Видный представитель схоластики Эриугена (810-877) в своей работе "О разделении природы" в духе неоплатонизма выделяет четыре природы:

1) природа не сотворенная, по творящая – это Бог-Творец;

2) природа сотворенная и творящая – это небесные идеи (в формулировке Платона), по которым создается все творение;

3) природа сотворенная и не творящая – это Мир, Вселенная, включая человека;

4) природа не сотворенная и не творящая – это Бог как Конечная Причина.

Следуя и дальше неоплатоническим идеям, Эриугена пришел к выводу, что творения – это эманация (истечение) от Бога: Бог есть начало, середина и конец всего космоса; Бог во всем сущем, он и есть суть всех вещей.

Эриугена был одним из первых, кто пытался рационализировать теологию. Авторитет, по его мнению, базируется на разуме, а не наоборот. Орудием разума является диалектика, понимаемая Эриугеной как искусство сопоставления противоположных точек зрения с целью выяснения истины.
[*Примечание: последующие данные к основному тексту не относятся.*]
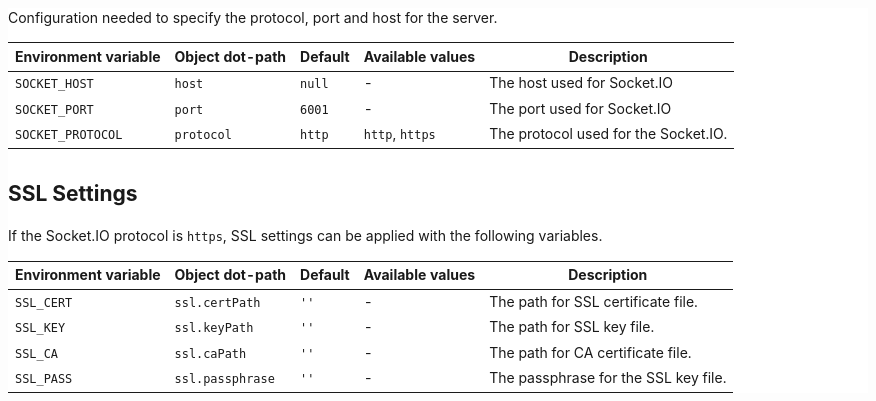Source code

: Configuration needed to specify the protocol, port and host for the server.

| Environment variable | Object dot-path | Default | Available values | Description |
| - | - | - | - | - |
| `SOCKET_HOST` | `host` | `null` | - |The host used for Socket.IO |
| `SOCKET_PORT` | `port` | `6001` | - | The port used for Socket.IO |
| `SOCKET_PROTOCOL` | `protocol` | `http` | `http`, `https` | The protocol used for the Socket.IO. |

## SSL Settings

If the Socket.IO protocol is `https`, SSL settings can be applied with the following variables.

| Environment variable | Object dot-path | Default | Available values | Description |
| - | - | - | - | - |
| `SSL_CERT` | `ssl.certPath` | `''` | - | The path for SSL certificate file. |
| `SSL_KEY` | `ssl.keyPath` | `''` | - | The path for SSL key file. |
| `SSL_CA` | `ssl.caPath` | `''` | - | The path for CA certificate file. |
| `SSL_PASS` | `ssl.passphrase` | `''` | - | The passphrase for the SSL key file. |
При этом он утверждал, что между разумом и откровением нет никакого противоречия.

Ансельм Кентерберийский (1033-1109) также тесно связывал веру и философию, однако считал, что философия должна быть подчинена вере. Без веры нет подлинного познания: "Верю, чтобы понимать"[4]. Святое Писание указывает, что есть истина, разум должен ее обосновать. Относительно бытия Бога Ансельм приводил следующие доказательства. Вещи образуют ряд возрастающего совершенства, значит, есть самая совершенная сущность – Бог. Есть вещи более или менее полезные, добрые, следовательно, существуют абсолютные Польза, Добро, т.е. Бог. И главное доказательство, метафизическое, онтологическое: раз мы мыслим Бога в качестве общего принципа Бытия, значит, он существует, ибо если бы Он существовал только в мысли, Он был бы лишен совершенства, но это невозможно, значит, Он существует и в действительности.

В споре об универсалиях Ансельм проявлял себя как умеренный реалист. Общие понятия, считал он, существуют независимо от единичных вещей, но тем не менее связаны с ними, ибо выводятся путем обобщения общих черт единичных вещей.
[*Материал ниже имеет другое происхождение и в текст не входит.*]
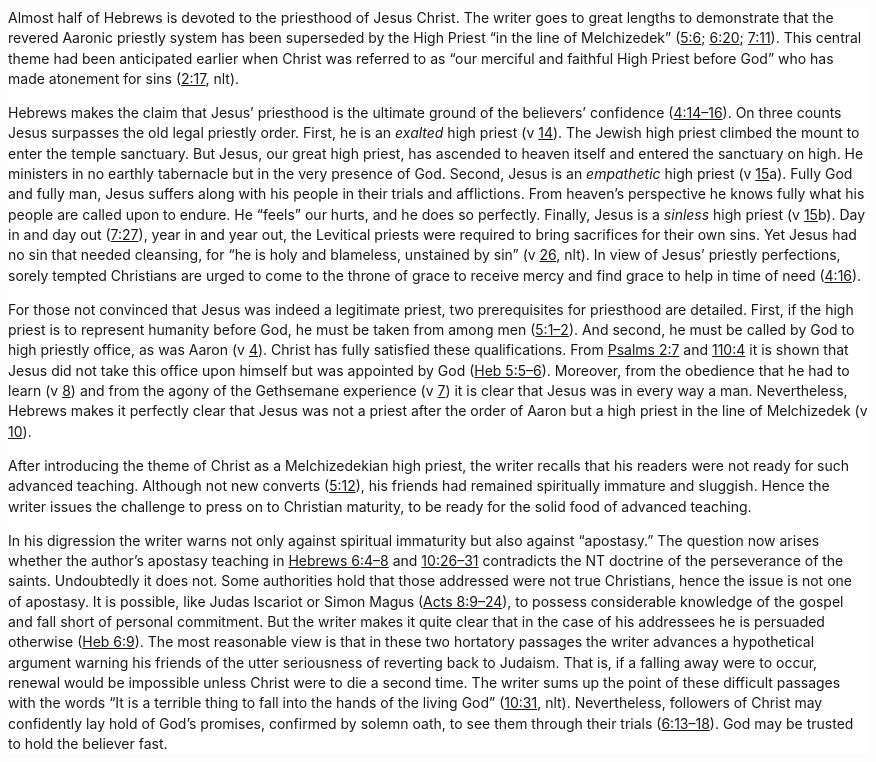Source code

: Almost half of Hebrews is devoted to the priesthood of Jesus Christ. The writer goes to great lengths to demonstrate that the revered Aaronic priestly system has been superseded by the High Priest “in the line of Melchizedek” ([5:6](https://ref.ly/Heb5:6); [6:20](https://ref.ly/Heb6:20); [7:11](https://ref.ly/Heb7:11)). This central theme had been anticipated earlier when Christ was referred to as “our merciful and faithful High Priest before God” who has made atonement for sins ([2:17](https://ref.ly/Heb2:17), nlt).

Hebrews makes the claim that Jesus’ priesthood is the ultimate ground of the believers’ confidence ([4:14–16](https://ref.ly/Heb4:14-Heb4:16)). On three counts Jesus surpasses the old legal priestly order. First, he is an *exalted* high priest (v [14](https://ref.ly/Heb4:14)). The Jewish high priest climbed the mount to enter the temple sanctuary. But Jesus, our great high priest, has ascended to heaven itself and entered the sanctuary on high. He ministers in no earthly tabernacle but in the very presence of God. Second, Jesus is an *empathetic* high priest (v [15](https://ref.ly/Heb4:15)a). Fully God and fully man, Jesus suffers along with his people in their trials and afflictions. From heaven’s perspective he knows fully what his people are called upon to endure. He “feels” our hurts, and he does so perfectly. Finally, Jesus is a *sinless* high priest (v [15](https://ref.ly/Heb4:15)b). Day in and day out ([7:27](https://ref.ly/Heb7:27)), year in and year out, the Levitical priests were required to bring sacrifices for their own sins. Yet Jesus had no sin that needed cleansing, for “he is holy and blameless, unstained by sin” (v [26](https://ref.ly/Heb7:26), nlt). In view of Jesus’ priestly perfections, sorely tempted Christians are urged to come to the throne of grace to receive mercy and find grace to help in time of need ([4:16](https://ref.ly/Heb4:16)).

For those not convinced that Jesus was indeed a legitimate priest, two prerequisites for priesthood are detailed. First, if the high priest is to represent humanity before God, he must be taken from among men ([5:1–2](https://ref.ly/Heb5:1-Heb5:2)). And second, he must be called by God to high priestly office, as was Aaron (v [4](https://ref.ly/Heb5:4)). Christ has fully satisfied these qualifications. From [Psalms 2:7](https://ref.ly/Ps2:7) and [110:4](https://ref.ly/Ps110:4) it is shown that Jesus did not take this office upon himself but was appointed by God ([Heb 5:5–6](https://ref.ly/Heb5:5-Heb5:6)). Moreover, from the obedience that he had to learn (v [8](https://ref.ly/Heb5:8)) and from the agony of the Gethsemane experience (v [7](https://ref.ly/Heb5:7)) it is clear that Jesus was in every way a man. Nevertheless, Hebrews makes it perfectly clear that Jesus was not a priest after the order of Aaron but a high priest in the line of Melchizedek (v [10](https://ref.ly/Heb5:10)).

After introducing the theme of Christ as a Melchizedekian high priest, the writer recalls that his readers were not ready for such advanced teaching. Although not new converts ([5:12](https://ref.ly/Heb5:12)), his friends had remained spiritually immature and sluggish. Hence the writer issues the challenge to press on to Christian maturity, to be ready for the solid food of advanced teaching.

In his digression the writer warns not only against spiritual immaturity but also against “apostasy.” The question now arises whether the author’s apostasy teaching in [Hebrews 6:4–8](https://ref.ly/Heb6:4-Heb6:8) and [10:26–31](https://ref.ly/Heb10:26-Heb10:31) contradicts the NT doctrine of the perseverance of the saints. Undoubtedly it does not. Some authorities hold that those addressed were not true Christians, hence the issue is not one of apostasy. It is possible, like Judas Iscariot or Simon Magus ([Acts 8:9–24](https://ref.ly/Acts8:9-Acts8:24)), to possess considerable knowledge of the gospel and fall short of personal commitment. But the writer makes it quite clear that in the case of his addressees he is persuaded otherwise ([Heb 6:9](https://ref.ly/Heb6:9)). The most reasonable view is that in these two hortatory passages the writer advances a hypothetical argument warning his friends of the utter seriousness of reverting back to Judaism. That is, if a falling away were to occur, renewal would be impossible unless Christ were to die a second time. The writer sums up the point of these difficult passages with the words “It is a terrible thing to fall into the hands of the living God” ([10:31](https://ref.ly/Heb10:31), nlt). Nevertheless, followers of Christ may confidently lay hold of God’s promises, confirmed by solemn oath, to see them through their trials ([6:13–18](https://ref.ly/Heb6:13-Heb6:18)). God may be trusted to hold the believer fast.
Представитель крайнего номинализма Иоанн Росцелин (1050-1110) учил, что вне единичных вещей не существует ничего. Общее не имеет реального существования. Общие понятия – лишь звуки, голос, речь.

В противоположность позиции Ансельма Кентерберийского "верю, чтобы понимать" Пьер Абеляр (1079-1142) выдвигал положение "знать, чтобы верить"[5]. Нельзя верить, не понимая; верующих нужно готовить понимать истины Святого Писания. Особый интерес у Абеляра вызывала проблема универсалий. Он занял промежуточную между реализмом и номинализмом позицию, получившую название концептуализма. Согласно Абеляру, универсалии суть в вещах (т.е. они не существуют отдельно от предметов). Это значит, что абсурдно утверждать, будто реальной является лишь человечность, а не люди, "лошадность", а не отдельные лошади, "сократность", а не Сократ. Понятиям "человек", "человечность" соответствует реальность общечеловеческого, существующего во всех людях, и именно в самих людях, а не вне их. Но и универсалии – не произвольные имена; они реальны как идеи Бога, создавшего конкретные вещи.
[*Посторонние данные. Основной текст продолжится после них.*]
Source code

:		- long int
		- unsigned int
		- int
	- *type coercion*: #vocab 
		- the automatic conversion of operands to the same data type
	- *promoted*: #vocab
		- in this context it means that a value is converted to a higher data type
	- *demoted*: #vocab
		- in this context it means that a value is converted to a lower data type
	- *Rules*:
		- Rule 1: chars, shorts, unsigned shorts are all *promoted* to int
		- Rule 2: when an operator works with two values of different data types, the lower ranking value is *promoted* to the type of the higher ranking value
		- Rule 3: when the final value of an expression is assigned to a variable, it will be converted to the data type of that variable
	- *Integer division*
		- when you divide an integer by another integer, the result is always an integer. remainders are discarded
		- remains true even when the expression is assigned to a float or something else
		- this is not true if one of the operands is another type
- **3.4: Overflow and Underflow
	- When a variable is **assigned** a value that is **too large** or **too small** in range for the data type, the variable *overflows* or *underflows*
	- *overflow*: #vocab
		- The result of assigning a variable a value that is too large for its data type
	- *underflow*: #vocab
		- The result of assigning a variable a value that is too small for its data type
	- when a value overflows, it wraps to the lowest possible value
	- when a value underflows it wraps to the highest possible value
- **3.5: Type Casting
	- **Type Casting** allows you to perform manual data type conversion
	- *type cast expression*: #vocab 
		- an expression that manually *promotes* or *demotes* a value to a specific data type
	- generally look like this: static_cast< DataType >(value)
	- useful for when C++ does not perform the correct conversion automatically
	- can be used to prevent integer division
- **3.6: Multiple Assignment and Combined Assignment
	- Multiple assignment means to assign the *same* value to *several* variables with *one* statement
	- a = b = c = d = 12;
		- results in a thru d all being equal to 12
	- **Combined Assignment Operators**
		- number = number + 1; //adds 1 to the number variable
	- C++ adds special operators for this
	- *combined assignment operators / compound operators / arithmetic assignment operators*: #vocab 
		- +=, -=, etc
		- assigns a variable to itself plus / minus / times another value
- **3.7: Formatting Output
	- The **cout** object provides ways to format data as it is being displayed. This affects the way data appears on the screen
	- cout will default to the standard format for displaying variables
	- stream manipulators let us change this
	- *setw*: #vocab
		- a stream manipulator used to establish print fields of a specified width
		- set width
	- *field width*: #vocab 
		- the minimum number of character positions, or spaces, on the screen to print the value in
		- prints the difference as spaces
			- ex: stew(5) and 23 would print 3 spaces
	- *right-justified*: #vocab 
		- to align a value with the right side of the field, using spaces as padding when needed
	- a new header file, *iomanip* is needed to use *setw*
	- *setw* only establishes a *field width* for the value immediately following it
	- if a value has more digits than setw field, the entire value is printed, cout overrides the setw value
Важным литературно-культурным памятником является переписка Абеляра с Элоизой. В 1114-1118 гг. философ возглавлял кафедру в школе Нотр-Дам, которая стала впоследствии

Французским университетом. Примерно к этому же времени относится история трагической любви Абеляра и Элоизы, описанная им самим в "Истории моих бедствий". Заключенный втайне брак не был признан опекуном Элоизы, который оскопил Абеляра и насильно заставил Элоизу постричься в монахини. Вскоре и Абеляр удалился от мира. Сохранилась переписка влюбленных, а также стихи Абеляра, посвященные Элоизе. Став монахом, Абеляр поселился в монастыре Сен-Дени, где продолжил ученые занятия.